The Saga continues in Embeddings
A while ago there was a story in the news about an American teenager that wrote over 20,000 entries and many 200,000 edits for items in Scots Wikipedia. He caused a controversy in doing so.
The kids seems have had good intentions, but the crucial problem was that he did not speak Scots himself and he wrote a mixture of English and Scots on the pages. Many of his pages contain typos but also errornous definitions. Given that Scots is an endangered language, there was an awkward side effect: he may have been responsible for about 33-49% of all Scots content.
This story got plenty of coverage (1, 2, 3) but the saga seems to continue in the world of text embeddings. The thing is that many popular embeddings are trained on Wikipedia. After all, it’s a reasonably well structured dataset on a wide range of topics. So it makes sense as a data source for embeddings. But when half of the text comes from an errournous source … you kind of wonder if the embeddings contain made up words.
So I figured it’d be interesting to try and see if I could find one. I downloaded fasttext embeddings and bytepair embeddings to try it out. The slate article mentions that “smawer” is a fake word that got added and I can confirm this by checking the online scots dictionary.
So is it in the vocabulary?
> from whatlies.language import BytePairLanguage > lang = BytePairLanguage(lang="sco", vs=100000) > lang.score_similar("smawer") # [(Emb[smawer], 0.0), # (Emb[lairger], 0.18736843287866867), # (Emb[sma], 0.3332672898020761), # (Emb[than], 0.3675327164548263), # (Emb[anes], 0.3803581570228056), # (Emb[ither], 0.38676436447569584), # (Emb[pairts], 0.3880290360751052), # (Emb[lairge], 0.39303860726974627), # (Emb[veelages], 0.3976859689479768), # (Emb[▁smawer], 0.405010403535216)]
Note, this is a 3.7G filesize.
> from whatlies.language import FastTextLanguage > lang = FastTextLanguage("cc.sco.300.bin") > lang.score_similar("smawer") # [(Emb[smawer], 1.1920928955078125e-07), # (Emb[lairger], 0.6052425503730774), # (Emb[than], 0.6364072561264038), # (Emb[ither], 0.642298698425293), # (Emb[larger], 0.656043291091919), # (Emb[Canis], 0.675086259841919), # (Emb[ootlyin], 0.6806771159172058), # (Emb[bigger], 0.6863239407539368), # (Emb[Nayarit], 0.7038226127624512), # (Emb[nor], 0.7145431041717529)]
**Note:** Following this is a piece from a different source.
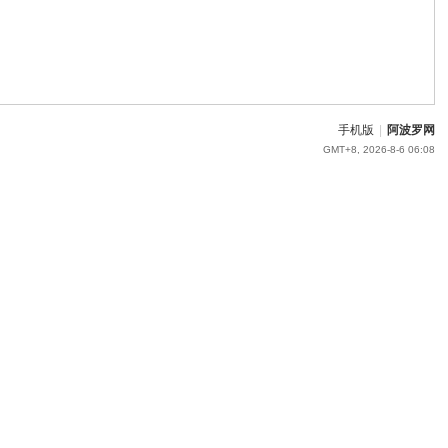
手机版
|
阿波罗网
GMT+8, 2026-8-6 06:08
Both embeddings contain that “smawer”. The word does not exist in Scots, but I imagine it’s picked up the embeddings because the kid added it as a “Scottish”-sounding variant of “smaller” to the corpus. Both language models seem to agree that the word “lairger” is related to it, which the online Scots dictionary confirms could mean “large”.